The natural tug of interests between a hotel owner and an operator in the context of a traditional hotel provides certain
checks and balances on the power of each, that may not be present if the developer has no ongoing permanent stake in the project. Developers will want to go into the deal with the following issues on the table:

  • Does the condo hotel developer expect to make all of its profit on the front-end sales of the units, or is it expecting to have value and cash flow from the residual hotel?
  • What support, if any, will the developer lend to the project if cash flows in the cyclical hotel business run short, or if capital is needed to maintain the property?
  • What capital calls and limitations are the homeowners associations (HOAs) subject to in order to support the project?
  • What balance of hotel operator concerns and unit owner freedom maximizes the value and profit of the condominium
    program?
  • Will unit owners be more inclined to sign up for the voluntary rental management agreement with the right operator if their use of their unit is limited, or does the value of having the potential for an income stream offset the inconvenience of limitations?
  • Has the developer balanced the legitimate interests of the condominium unit owners and the operator in negotiating the form of hotel management agreement?

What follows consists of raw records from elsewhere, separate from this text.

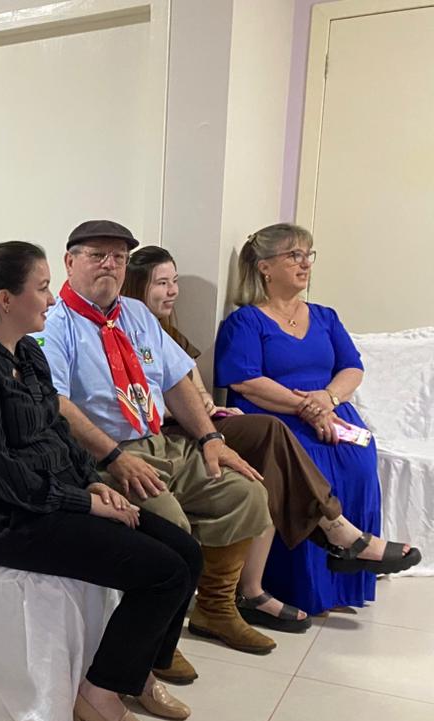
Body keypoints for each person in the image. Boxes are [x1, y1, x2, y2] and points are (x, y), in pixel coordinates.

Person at [0, 240, 201, 721]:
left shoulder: (27, 355)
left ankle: (137, 670)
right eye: (41, 289)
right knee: (163, 573)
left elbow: (58, 435)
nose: (52, 299)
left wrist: (95, 482)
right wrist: (86, 503)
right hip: (10, 522)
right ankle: (99, 694)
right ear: (6, 300)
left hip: (53, 500)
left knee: (186, 552)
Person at [125, 246, 418, 634]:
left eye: (175, 281)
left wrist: (324, 400)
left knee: (278, 441)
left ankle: (260, 585)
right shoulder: (131, 332)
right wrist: (304, 407)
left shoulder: (169, 334)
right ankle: (335, 535)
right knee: (271, 438)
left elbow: (195, 390)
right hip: (167, 432)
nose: (173, 291)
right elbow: (151, 401)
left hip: (212, 422)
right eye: (162, 283)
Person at [41, 220, 276, 673]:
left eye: (119, 257)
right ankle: (158, 636)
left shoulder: (136, 313)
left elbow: (175, 380)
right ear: (69, 261)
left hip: (161, 442)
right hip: (104, 454)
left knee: (244, 492)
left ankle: (215, 608)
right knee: (170, 525)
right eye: (97, 255)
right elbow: (58, 405)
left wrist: (210, 438)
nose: (109, 264)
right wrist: (114, 457)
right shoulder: (56, 323)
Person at [214, 224, 419, 614]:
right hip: (277, 418)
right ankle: (298, 588)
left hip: (332, 413)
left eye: (308, 255)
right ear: (264, 267)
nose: (305, 263)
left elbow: (352, 368)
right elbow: (246, 381)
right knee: (308, 464)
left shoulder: (325, 316)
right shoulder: (246, 321)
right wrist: (306, 407)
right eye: (294, 255)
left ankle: (347, 574)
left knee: (359, 463)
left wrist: (328, 399)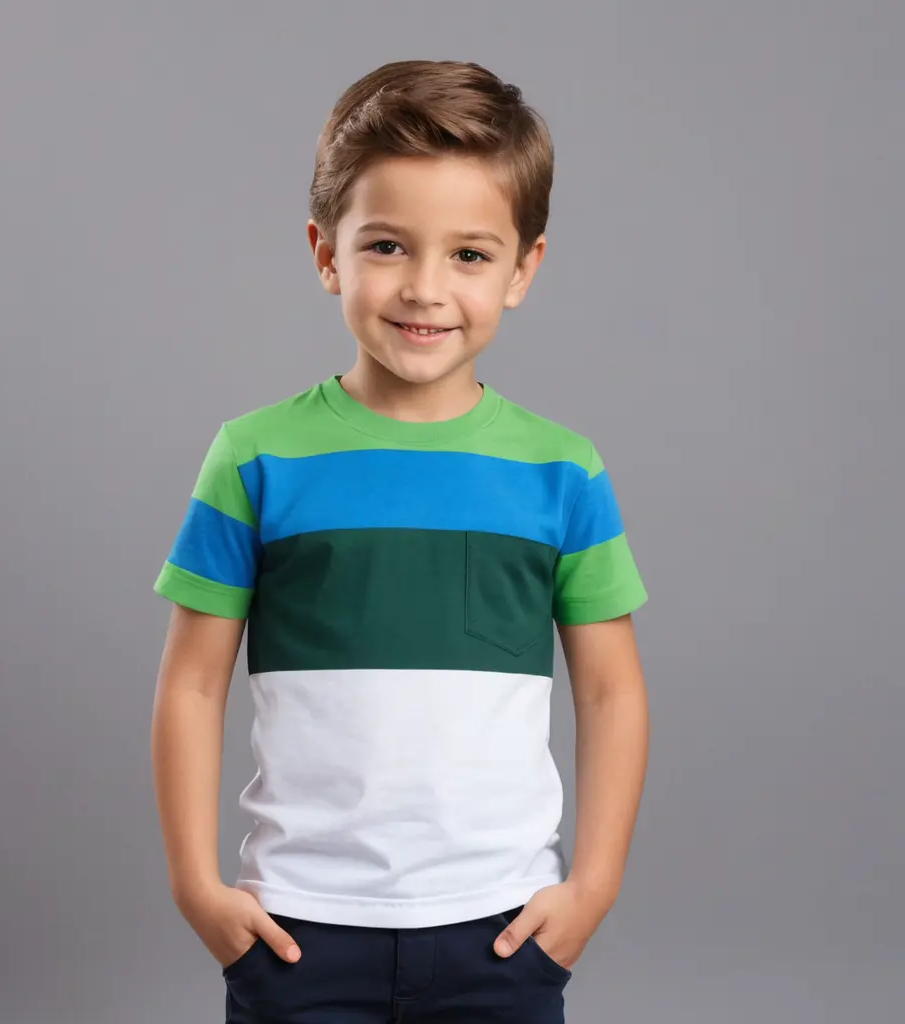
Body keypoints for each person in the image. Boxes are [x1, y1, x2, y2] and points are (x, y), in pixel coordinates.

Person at [150, 58, 649, 1023]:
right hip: (297, 928)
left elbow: (610, 690)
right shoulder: (255, 457)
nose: (424, 288)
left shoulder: (563, 471)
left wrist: (592, 887)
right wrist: (195, 888)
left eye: (469, 255)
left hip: (502, 928)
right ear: (326, 253)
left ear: (523, 269)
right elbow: (192, 684)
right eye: (386, 246)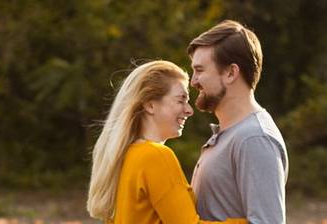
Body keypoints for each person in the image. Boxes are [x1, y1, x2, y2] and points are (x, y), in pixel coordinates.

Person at [87, 60, 246, 224]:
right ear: (150, 105)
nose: (189, 110)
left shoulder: (125, 155)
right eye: (180, 100)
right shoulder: (156, 156)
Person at [188, 21, 288, 224]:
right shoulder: (230, 134)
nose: (193, 81)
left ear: (231, 73)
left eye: (200, 70)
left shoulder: (254, 138)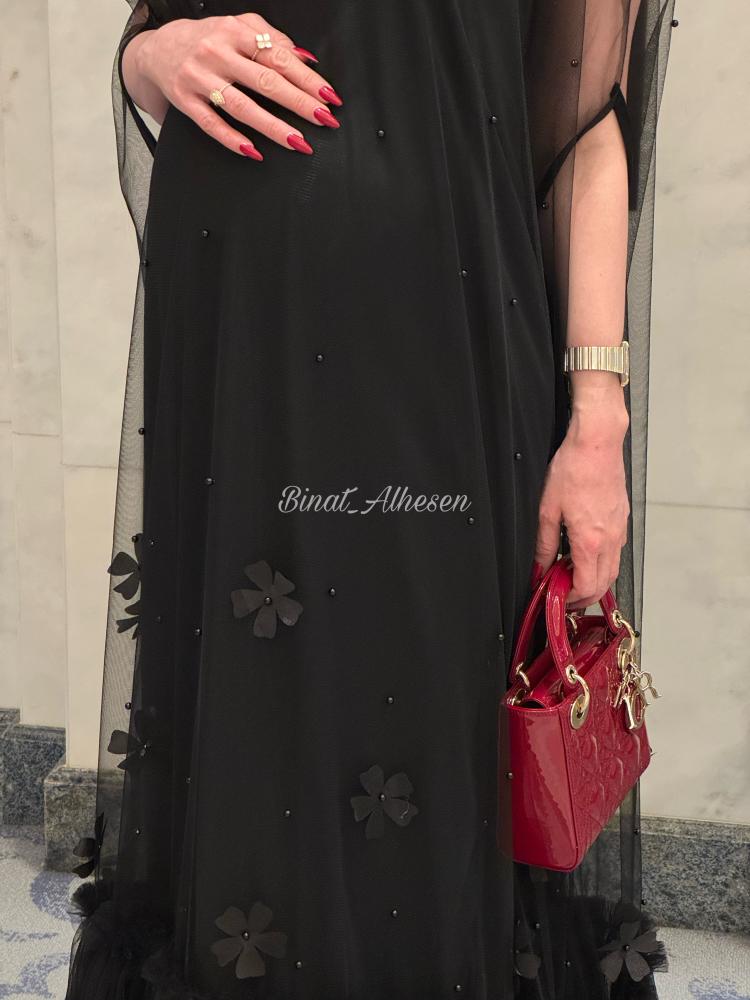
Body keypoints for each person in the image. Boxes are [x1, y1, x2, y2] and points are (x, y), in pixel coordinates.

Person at [64, 1, 677, 997]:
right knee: (255, 734)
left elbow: (583, 128)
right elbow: (159, 22)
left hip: (451, 352)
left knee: (434, 726)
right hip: (240, 339)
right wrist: (151, 55)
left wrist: (597, 418)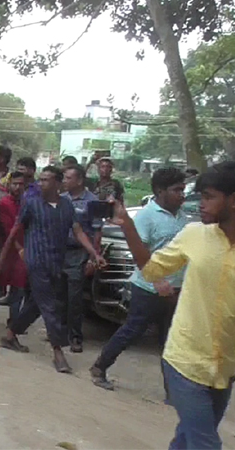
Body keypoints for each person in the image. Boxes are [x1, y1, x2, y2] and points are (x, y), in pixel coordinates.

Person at [108, 161, 235, 449]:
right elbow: (152, 269)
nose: (200, 204)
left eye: (209, 197)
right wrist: (127, 225)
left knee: (187, 439)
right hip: (182, 360)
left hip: (223, 369)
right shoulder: (194, 234)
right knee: (205, 443)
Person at [0, 166, 106, 373]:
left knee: (37, 303)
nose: (41, 183)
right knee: (50, 306)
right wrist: (4, 257)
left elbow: (78, 231)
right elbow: (15, 230)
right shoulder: (31, 203)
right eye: (40, 179)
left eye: (46, 180)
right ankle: (58, 352)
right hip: (36, 261)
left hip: (57, 262)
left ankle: (10, 335)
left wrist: (94, 253)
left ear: (57, 183)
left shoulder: (66, 205)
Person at [89, 167, 188, 390]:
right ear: (160, 191)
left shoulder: (182, 217)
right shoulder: (146, 216)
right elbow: (139, 253)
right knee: (132, 331)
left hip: (176, 288)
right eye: (177, 190)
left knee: (170, 340)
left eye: (183, 190)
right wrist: (156, 280)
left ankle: (172, 391)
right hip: (148, 288)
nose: (182, 195)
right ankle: (99, 367)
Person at [60, 164, 102, 353]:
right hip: (61, 251)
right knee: (60, 295)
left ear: (79, 180)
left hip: (80, 253)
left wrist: (94, 257)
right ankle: (59, 333)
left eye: (68, 178)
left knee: (75, 297)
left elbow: (97, 231)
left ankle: (75, 336)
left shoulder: (92, 202)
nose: (64, 181)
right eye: (64, 177)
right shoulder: (61, 199)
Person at [0, 171, 28, 325]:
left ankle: (15, 321)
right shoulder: (4, 203)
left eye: (21, 184)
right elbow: (9, 230)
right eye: (15, 184)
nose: (18, 187)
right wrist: (20, 249)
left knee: (20, 287)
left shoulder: (29, 202)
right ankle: (13, 322)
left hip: (26, 248)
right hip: (11, 250)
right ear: (9, 185)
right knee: (14, 286)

Challenges for the Condominium Unit Owner

Managing and satisfying the condominium unit owner’s expectations will be a challenge, particularly given the securities law restrictions on information that can be provided to purchasers. A buyer who pays a huge premium for a condo hotel over the price of a comparable "ordinary" condominium may be in for a rude surprise when the resale value of the property is disappointing or the owner’s share of hotel revenues, after the operator’s share, furniture, fixtures and equipment or FF&E reserves, and other carrying costs, is insufficient to cover debt service, insurance, HOA assessments and other costs of ownership, much less provide a reasonable return on investment. Sophisticated condominium buyers will want to know the following:

  • How will developers and operators keep an inappropriate speculative fever from breaking out, with unrealistic
    expectations of cash flow and profit from placing units in the hotel rental management program?
  • Will the unit owners or the HOAs have the right balance of power and wisdom to effectively work with operators in the
    joint cooperative effort needed for the project to succeed?
  • Can purchasers regard their condominium as an investment in real estate that may appreciate over time and that may not provide the return the investor would like on a near-term basis?
  • Will the investor get good financial advice on realistic cash flow possibilities, and the capital expenditure or CapEx
    requirements of using units as hotel rooms?
  • Will the investor learn what hotel investors have known for years—namely, that the typical FF&E reserves of 4% to 5% of gross income may be enough to cover routine costs of maintaining a typical new hotel property, but over the long term, the capital required is substantially greater and comes in spikes at certain stages in the hotel’s life cycle?
  • How will the condominium owner control an inefficient operator or one who does not maintain the property well?
  • What can be done to ensure fair rotation of available condominiums rented to hotel guests?
  • Who will asset manage the operator when there is no single owner of the hotel property, but only individual unit owners and HOAs possibly lacking in hotel expertise?